AITTSMD/MTCNN-Tensorflow

Process KILLED issue in gen_hard_example.py

Zepyhrus opened this issue · 4 comments

"""
time cost in average1.144 pnet 1.144 rnet 0.000 onet 0.000
boxes length: 12880
finish detecting
save_path is :
../images/no_LM12/RNet
Killed
"""

Hi mate, thanks for your open-source, brilliant work. I got this issue when I was generating training examples for RNet.

I'm using:

  • tensorflow-gpu==1.12.0;
  • GPU: Nvidia Quodra P2000, 5G;
  • Python == 3.6.8;
  • Ubuntu 18.04;

Any idea of this? May this be related to OOM or how may I solve it?

This is so frustrating, each time the test part takes around 3 hours and got killed during the pickle.dump steps, is it because of the huge size of detections, which is generated from mtcnn_detector.detect_face(test_data)?

Problem solved.

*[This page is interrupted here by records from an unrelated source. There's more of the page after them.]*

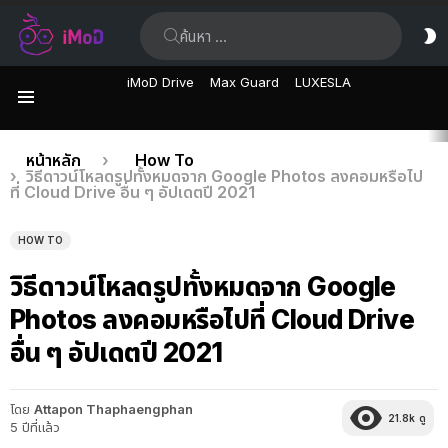
ค้นหา:
ส
ผิ
iMoD Drive
Max Guard
LUXESLA
เมนู
เรื่อง
คุณอยู่ที่นี่:
หน้าหลัก
How To
วิธีดาวน์โหลดรูปทั้งหมดจาก Google Photos ลงคอมหรือไป
ล่าสุด
ที่ Cloud Drive อื่น ๆ อัปเดตปี 2021
HOW TO
วิธีดาวน์โหลดรูปทั้งหมดจาก Google
Photos ลงคอมหรือไปที่ Cloud Drive
อื่น ๆ อัปเดตปี 2021
โดย
Attapon Thaphaengphan
21.8k
ดู
5 ปีที่แล้ว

This is what the author doing: Load images from disk explicitly -> generate the boxes (At this time, all the boxes are cached in memory) -> dump boxes to hard disk for the convenience of debugging -> restore the dumped pickle file for future hard example images saving.

It is so hard to believe that someone would save a intermediate variable to disk just for debugging...

@Zepyhrus Hey I'm sorry to borther you , but I'm facing the same problem , and I don't know how to fix it , can you please tell me what I should do to solve it ? Thank you so much

@yaoyao14 Hi, here is the thing, hope this still helps:

  • you actually don't need to fix it, this is not the right way to write a pipeline as I mentioned above;
  • If you still want to use the author's pipeline without bugs, you can concatenate box-generating and examples saving together, getting rid of the dump process (or just use some other format, like .csv, instead of .pickle), this is what i did.